◆ **Task brief**
Go line by line through the data below and work out how many lines contain "middle"; the answer is that number alone.

◆ **Data excerpts**
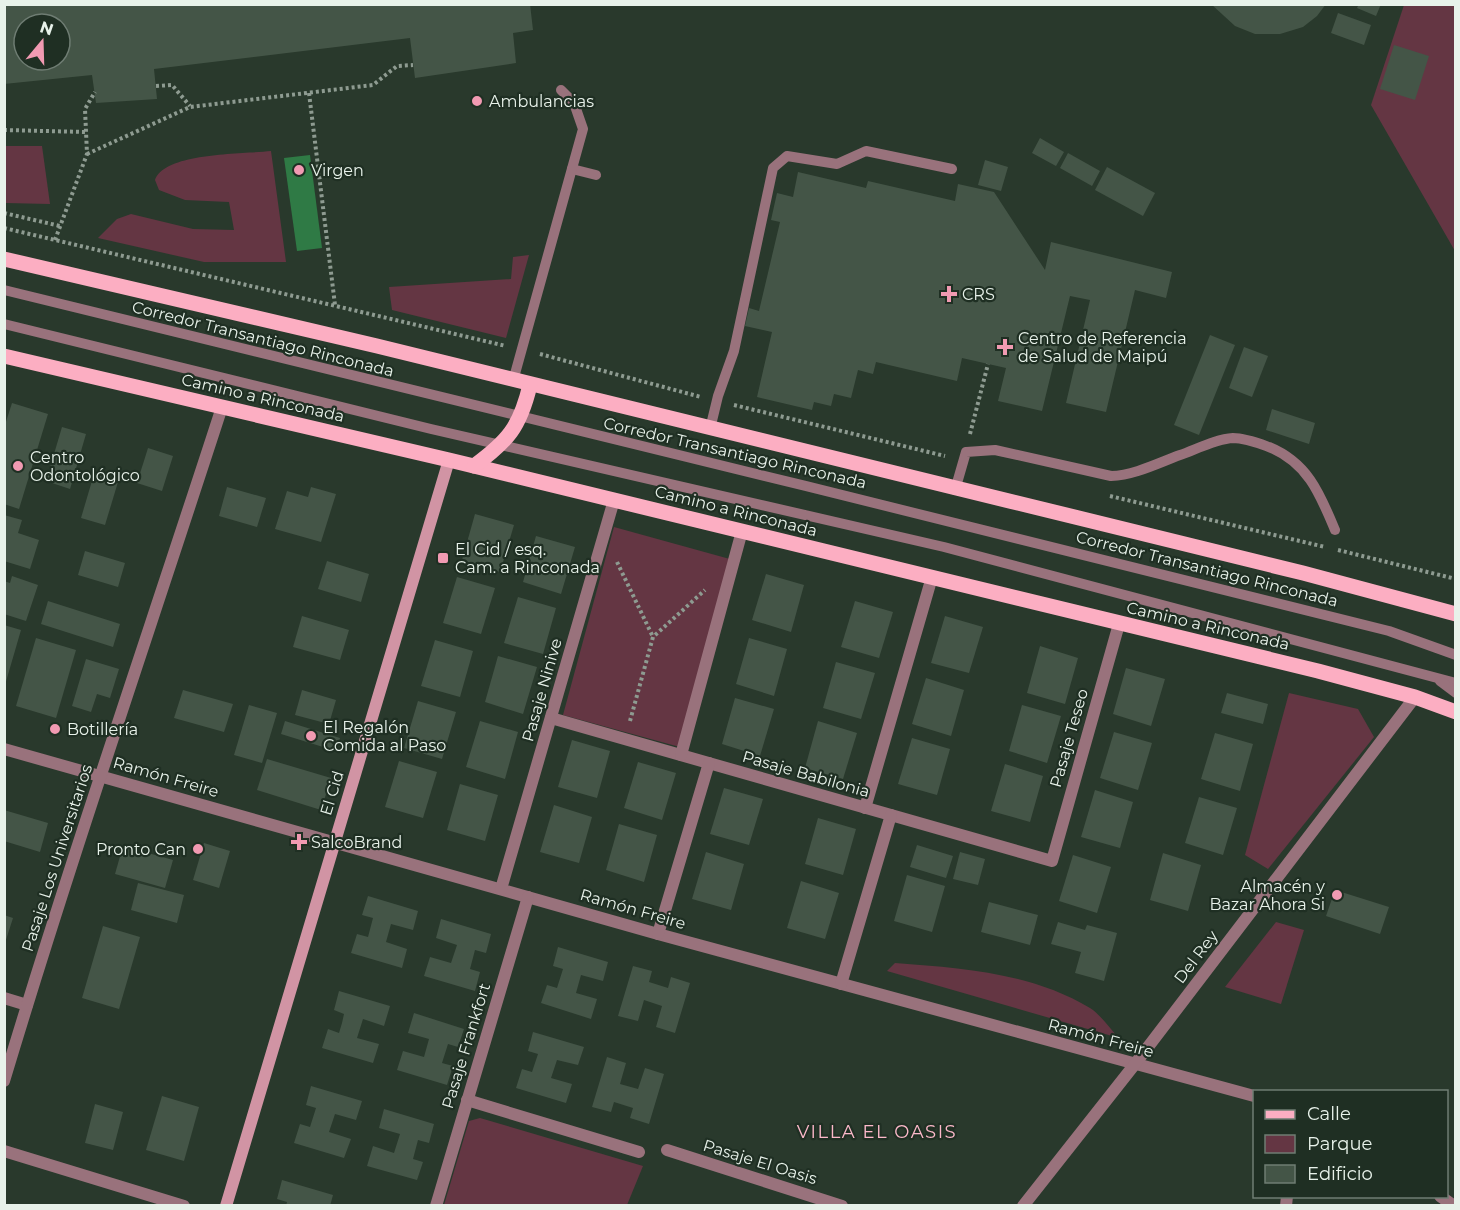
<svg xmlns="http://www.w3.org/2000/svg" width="1460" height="1210" font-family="Montserrat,sans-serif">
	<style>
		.green { fill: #643643 }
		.water { fill: #2f7a45 }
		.building { fill: #445547; fill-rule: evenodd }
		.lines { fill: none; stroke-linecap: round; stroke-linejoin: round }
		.path { stroke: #8e9b91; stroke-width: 4; stroke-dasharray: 3 3; stroke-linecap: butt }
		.lane { stroke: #99727c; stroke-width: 10 }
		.street { stroke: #99727c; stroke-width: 12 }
		.secondary { stroke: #d194a4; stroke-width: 12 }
		.primary { stroke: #fcaec2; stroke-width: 15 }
		.poi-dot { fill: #f19ab2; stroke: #1f2f23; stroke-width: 2 }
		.labels { text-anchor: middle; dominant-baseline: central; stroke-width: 4.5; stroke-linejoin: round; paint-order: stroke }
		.poi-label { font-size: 16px; fill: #e8f2ea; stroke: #1f2f23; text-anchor: start }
		.street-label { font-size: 16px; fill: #e8f2ea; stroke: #1f2f23 }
		.neighbourhood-label { font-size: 18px; letter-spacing: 1.5px; fill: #fcb9ca; stroke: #1f2f23 }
	</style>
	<rect width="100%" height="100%" fill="#29392c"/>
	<!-- green -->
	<g class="green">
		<path d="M1404 5H1455V251L1371 105Z"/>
		<path d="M5 146H42L50 204 5 203Z"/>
		<path d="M271 151 286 262H204L98 238 117 219 131 214 193 229 234 230 229 202 185 200 159 190 155 180C164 152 245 154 271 151Z"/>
		<path d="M529 255 506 338 392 310 389 287 511 279 513 257Z"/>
		<path d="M614 527 737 561 687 749 563 715Z"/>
		<path d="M1289 693 1358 709 1374 737 1268 869 1245 855Z"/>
		<path d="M1276 922 1304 930 1281 1004 1225 987Z"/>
		<path d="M895 963C963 968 1031 973 1090 1008 1101 1015 1110 1029 1119 1038L887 971Z"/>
		<path d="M480 1118 643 1166 627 1205H444L469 1121Z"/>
	</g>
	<!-- water -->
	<path class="water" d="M310 155 322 248 297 251 284 158Z"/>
	<!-- building -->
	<g class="building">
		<path d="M4 4H530L533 30 513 33 516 63 415 78 410 38 154 69 157 99 96 103 92 75 4 84ZM24 24H60V60H24Z"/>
		<path d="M1211 4H1326L1317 16 1303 27 1280 34H1255L1235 26Z"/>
		<path d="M1359 4H1381L1376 16 1357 8Z"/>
		<path d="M1338 13 1371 25 1364 45 1331 33Z"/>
		<path d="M1394 45 1429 56 1415 100 1380 89Z"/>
		<path d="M1040 138 1064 152 1056 166 1032 153Z"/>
		<path d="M1068 153 1100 171 1092 186 1060 168Z"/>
		<path d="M985 160 1008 167 1001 191 978 185Z"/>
		<path d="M1107 167 1155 193 1143 216 1095 190Z"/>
		<path d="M798 172 866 188 868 181 955 201 958 184 994 192 1045 270 1051 242 1172 272 1166 298 1135 290 1106 412 1066 403 1090 300 1070 296 1042 411 998 401 1006 368 962 358 957 381 876 362 873 374 858 370 851 398 834 394 831 406 814 402 812 410 757 397 772 332 745 326 749 308 759 311 780 222 771 220 777 193 793 197Z"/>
		<path d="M1210 335 1235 345 1199 435 1174 425Z"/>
		<path d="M1244 347 1268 356 1252 397 1229 388Z"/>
		<path d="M12 403 48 414 19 509 4 504V428Z"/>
		<path d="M1272 409 1315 423 1309 444 1266 430Z"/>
		<path d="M62 427 86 434 70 489 46 481Z"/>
		<path d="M148 448 173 456 162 491 137 483Z"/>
		<path d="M94 474 118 482 105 525 81 518Z"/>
		<path d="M227 487 266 498 257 527 219 516Z"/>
		<path d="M311 487 336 494 321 542 275 529 287 491 308 497Z"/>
		<path d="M475 514 514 525 500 572 462 560Z"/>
		<path d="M4 515 22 520 18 533 39 540 30 569 4 561Z"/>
		<path d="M536 536 575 547 561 594 523 582Z"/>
		<path d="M85 551 125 563 118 587 78 575Z"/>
		<path d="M327 561 369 574 361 602 318 589Z"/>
		<path d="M766 574 804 585 791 632 752 620Z"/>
		<path d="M12 576 38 585 26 621 4 614V581L10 583Z"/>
		<path d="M457 577 495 588 481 634 443 623Z"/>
		<path d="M518 597 556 608 543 654 504 643Z"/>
		<path d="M48 601 120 624 113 647 41 624Z"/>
		<path d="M855 601 893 612 879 658 841 647Z"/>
		<path d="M302 616 349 630 340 660 293 647Z"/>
		<path d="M945 616 983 627 969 673 931 663Z"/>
		<path d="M4 625 21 630 5 685 4 684Z"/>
		<path d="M36 638 76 650 56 718 16 706Z"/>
		<path d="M749 638 787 649 774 696 736 684Z"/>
		<path d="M435 640 473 651 460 697 421 686Z"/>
		<path d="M1040 646 1078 658 1065 704 1027 693Z"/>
		<path d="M498 656 537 667 523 714 485 702Z"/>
		<path d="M86 659 119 669 110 698 97 694 91 712 72 706Z"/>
		<path d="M836 662 875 673 861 719 823 708Z"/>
		<path d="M1126 668 1165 679 1151 726 1113 714Z"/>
		<path d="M926 678 964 690 951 736 912 724Z"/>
		<path d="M183 690 233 704 224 732 174 718Z"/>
		<path d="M302 690 336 700 329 724 295 715Z"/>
		<path d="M1227 693 1268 704 1263 724 1221 713Z"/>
		<path d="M735 698 774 709 760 756 722 744Z"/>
		<path d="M418 701 456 712 442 759 404 748Z"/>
		<path d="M249 705 277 713 262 763 234 755Z"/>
		<path d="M1022 705 1061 716 1047 763 1009 751Z"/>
		<path d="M285 721 340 738 336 751 281 734Z"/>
		<path d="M480 721 518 732 505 779 466 767Z"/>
		<path d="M818 721 857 733 843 779 805 768Z"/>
		<path d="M1114 732 1152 743 1138 790 1100 778Z"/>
		<path d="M1215 733 1253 744 1240 791 1201 779Z"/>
		<path d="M912 738 950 749 937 795 898 784Z"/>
		<path d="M572 740 610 751 597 798 558 787Z"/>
		<path d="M267 759 331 778 321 810 257 790Z"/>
		<path d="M399 761 437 772 423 818 385 807Z"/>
		<path d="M638 762 676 773 662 820 624 808Z"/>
		<path d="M1005 764 1043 776 1030 822 991 811Z"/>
		<path d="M460 784 498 795 485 841 447 830Z"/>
		<path d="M724 788 763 799 749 845 710 834Z"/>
		<path d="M1095 790 1133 802 1120 848 1081 837Z"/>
		<path d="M1199 797 1237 808 1223 855 1185 843Z"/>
		<path d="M554 805 592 817 579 863 540 852Z"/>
		<path d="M4 810 48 823 40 852 4 841Z"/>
		<path d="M818 818 856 829 843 875 805 864Z"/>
		<path d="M619 824 657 835 644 882 606 870Z"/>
		<path d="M204 843 230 851 219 888 193 880Z"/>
		<path d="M917 845 953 856 946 878 910 867Z"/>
		<path d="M123 846 173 860 165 888 115 874Z"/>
		<path d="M706 852 744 864 731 910 692 899Z"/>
		<path d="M960 852 985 859 978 885 953 879Z"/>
		<path d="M1163 853 1201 865 1188 911 1150 900Z"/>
		<path d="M1073 855 1111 867 1097 913 1059 901Z"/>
		<path d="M907 875 945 886 932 932 894 921Z"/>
		<path d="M801 881 839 893 825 939 787 928Z"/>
		<path d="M138 883 184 895 177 923 131 910Z"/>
		<path d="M1335 890 1389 907 1380 934 1326 916Z"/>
		<path d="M368 896 418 911 413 930 391 924 386 942 407 949 402 968 351 953 357 934 368 937 373 918 362 915Z"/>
		<path d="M989 902 1038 915 1030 945 981 932Z"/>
		<path d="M4 915 13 918 5 943H4Z"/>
		<path d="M441 919 491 934 486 953 475 950 470 969 480 972 475 991 424 976 430 957 451 963 457 945 436 938Z"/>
		<path d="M1058 922 1085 930 1087 925 1117 933 1104 981 1075 973 1081 952 1051 944Z"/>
		<path d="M103 926 140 937 119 1009 82 998Z"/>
		<path d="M558 947 608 962 603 981 581 975 576 993 597 999 591 1019 541 1003 547 985 557 988 563 969 553 966Z"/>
		<path d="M633 966 652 971 649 982 668 988 671 977 690 983 675 1033 656 1027 662 1006 644 1000 638 1021 618 1016Z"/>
		<path d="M339 991 390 1006 384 1026 363 1019 357 1038 379 1044 373 1063 322 1048 328 1029 339 1033 342 1023 344 1014 334 1010Z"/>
		<path d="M414 1013 464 1029 458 1047 448 1044 442 1063 453 1066 447 1085 397 1070 403 1051 424 1057 429 1039 408 1033Z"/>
		<path d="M533 1032 584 1047 578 1065 557 1060 551 1078 572 1084 566 1103 516 1088 522 1069 532 1072 538 1054 528 1051Z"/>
		<path d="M607 1057 626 1063 620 1084 638 1089 645 1068 664 1074 649 1124 630 1118 633 1108 614 1102 611 1112 592 1107Z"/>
		<path d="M311 1086 362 1101 356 1120 335 1114 329 1132 351 1139 344 1158 294 1143 300 1124 310 1127 316 1108 306 1105Z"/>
		<path d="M162 1096 199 1107 184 1161 146 1150Z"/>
		<path d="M95 1104 123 1112 113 1150 85 1143Z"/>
		<path d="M384 1109 434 1124 429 1143 418 1140 413 1159 423 1162 417 1180 367 1166 373 1146 394 1153 400 1134 379 1128Z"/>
		<path d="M282 1180 333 1195 330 1206H286L287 1202 277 1199Z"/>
	</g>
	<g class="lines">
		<!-- path -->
		<g class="path">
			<path d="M156 86 172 85 190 106"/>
			<path d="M309 93 335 305"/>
			<path d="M4 130 86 132"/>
			<path d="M87 154 190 107 373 85 397 66 413 65"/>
			<path d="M4 213 60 226"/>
			<path d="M4 228 506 346"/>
			<path d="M55 240 87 154 85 109 95 92"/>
			<path d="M540 354 701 397"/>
			<path d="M734 405 945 456"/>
			<path d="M970 434 988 364"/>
			<path d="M1110 496 1325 547"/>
			<path d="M1338 550 1456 579"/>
			<path d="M617 562 653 637"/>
			<path d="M630 721 653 637 705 590"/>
		</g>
		<!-- lane -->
		<g class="lane">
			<path d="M572 169 596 175"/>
			<path d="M4 290C466 404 928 514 1389 631L1456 655"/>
			<path d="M4 324 431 429 944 547 1456 683"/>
			<path d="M513 381 583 129 574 103 561 90"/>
			<path d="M710 429 718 396 734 351 773 168 787 156 837 164 866 151 952 169"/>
			<path d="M955 490 966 452 995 450 1111 476C1135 475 1158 463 1180 455 1197 449 1216 439 1233 438 1245 438 1258 443 1269 447 1308 463 1320 494 1335 530"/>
			<path d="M1440 681 1456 693"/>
		</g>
		<!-- street -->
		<g class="street">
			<path d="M551 718 1052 861 1119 624"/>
			<path d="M4 749 658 934 1254 1096"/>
			<path d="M681 755 742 531"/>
			<path d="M865 808 932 577"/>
			<path d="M501 889 614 500"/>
			<path d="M658 934 709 763"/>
			<path d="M841 984 891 815"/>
			<path d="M4 998 27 1005"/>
			<path d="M4 1081C72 855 149 632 222 407"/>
			<path d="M467 1100 639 1152"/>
			<path d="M667 1150 842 1206"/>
			<path d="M4 1151 184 1206"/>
			<path d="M1440 1196 1454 1206"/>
			<path d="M436 1206 528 897"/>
			<path d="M1023 1206 1135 1064 1415 697"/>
			<path d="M1286 1206 1287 1196"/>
		</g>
		<!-- secondary -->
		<path class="secondary" d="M226 1206 449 460"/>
		<!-- primary -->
		<g class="primary">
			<path d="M4 259 377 346 1303 573 1456 614"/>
			<path d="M4 356 449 460 1318 671 1415 697 1456 712"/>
			<path d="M474 466C508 441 520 427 530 385"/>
		</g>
	</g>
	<!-- markers -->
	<g class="poi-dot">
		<circle cx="477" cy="101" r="6"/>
		<circle cx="299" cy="170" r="6"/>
		<path d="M946 285h6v6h6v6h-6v6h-6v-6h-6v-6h6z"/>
		<path d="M1002 338h6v6h6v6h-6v6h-6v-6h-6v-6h6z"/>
		<circle cx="18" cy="466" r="6"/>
		<rect x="437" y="552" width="12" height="12" rx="3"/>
		<circle cx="55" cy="729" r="6"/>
		<circle cx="311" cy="736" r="6"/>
		<path d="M296 833h6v6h6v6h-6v6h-6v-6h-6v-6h6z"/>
		<circle cx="198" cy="849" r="6"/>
		<circle cx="1337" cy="895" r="6"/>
	</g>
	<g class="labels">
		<!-- poi labels -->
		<g class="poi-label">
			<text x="489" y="101">Ambulancias</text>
			<text x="311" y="170">Virgen</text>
			<text x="962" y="294">CRS</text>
			<text x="1018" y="338">Centro de Referencia<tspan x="1018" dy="18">de Salud de Maipú</tspan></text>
			<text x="30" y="457">Centro<tspan x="30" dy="18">Odontológico</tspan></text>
			<text x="455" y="549">El Cid / esq.<tspan x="455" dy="18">Cam. a Rinconada</tspan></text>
			<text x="323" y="727">El Regalón<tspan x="323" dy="18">Comida al Paso</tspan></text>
			<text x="67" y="729">Botillería</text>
			<text x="311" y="842">SalcoBrand</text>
			<text x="186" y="849" text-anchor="end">Pronto Can</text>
			<text x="1325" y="886" text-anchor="end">Almacén y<tspan x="1325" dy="18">Bazar Ahora Si</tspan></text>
		</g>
		<!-- street labels -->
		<g class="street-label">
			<text transform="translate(263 339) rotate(14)">Corredor Transantiago Rinconada</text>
			<text transform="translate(263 398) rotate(13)">Camino a Rinconada</text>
			<text transform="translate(735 453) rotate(13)">Corredor Transantiago Rinconada</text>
			<text transform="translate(736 511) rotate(14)">Camino a Rinconada</text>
			<text transform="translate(1207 569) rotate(14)">Corredor Transantiago Rinconada</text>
			<text transform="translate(1208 626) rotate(13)">Camino a Rinconada</text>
			<text transform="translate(542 690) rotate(-74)">Pasaje Ninive</text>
			<text transform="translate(1069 738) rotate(-74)">Pasaje Teseo</text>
			<text transform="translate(806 774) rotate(16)">Pasaje Babilonia</text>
			<text transform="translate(166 777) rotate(16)">Ramón Freire</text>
			<text transform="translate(332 793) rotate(-73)">El Cid</text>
			<text transform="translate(57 858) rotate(-72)">Pasaje Los Universitarios</text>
			<text transform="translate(633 909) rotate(16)">Ramón Freire</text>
			<text transform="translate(1196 957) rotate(-53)">Del Rey</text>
			<text transform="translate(1101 1038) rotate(15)">Ramón Freire</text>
			<text transform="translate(466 1046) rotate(-73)">Pasaje Frankfort</text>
			<text transform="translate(760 1162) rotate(17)">Pasaje El Oasis</text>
		</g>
		<!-- neighbourhood labels -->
		<g class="neighbourhood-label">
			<text x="877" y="1132">VILLA EL OASIS</text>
		</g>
	</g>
	<!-- border -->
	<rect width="1460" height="1210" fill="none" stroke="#e8f2ea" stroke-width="12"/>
	<!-- legend -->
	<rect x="1253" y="1090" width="195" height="108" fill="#1f2f23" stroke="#6f7d73" stroke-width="1.5"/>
	<rect x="1265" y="1110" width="30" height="9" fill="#fcaec2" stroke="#6f7d73" stroke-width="1.5"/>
	<text x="1307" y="1120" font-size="18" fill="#e8f2ea">Calle</text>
	<rect x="1265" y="1135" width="30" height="18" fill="#643643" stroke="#6f7d73" stroke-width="1.5"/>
	<text x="1307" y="1150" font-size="18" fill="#e8f2ea">Parque</text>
	<rect x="1265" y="1165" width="30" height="18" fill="#445547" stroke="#6f7d73" stroke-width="1.5"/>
	<text x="1307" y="1180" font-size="18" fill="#e8f2ea">Edificio</text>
	<!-- north arrow -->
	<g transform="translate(42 42) rotate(19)"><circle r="28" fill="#1f2f23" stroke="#6f7d73" stroke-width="1.5"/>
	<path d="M0-4.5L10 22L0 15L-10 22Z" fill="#f19ab2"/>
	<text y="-9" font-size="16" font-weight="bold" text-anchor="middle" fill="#e8f2ea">N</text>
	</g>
</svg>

◆ **Solution for this problem**
2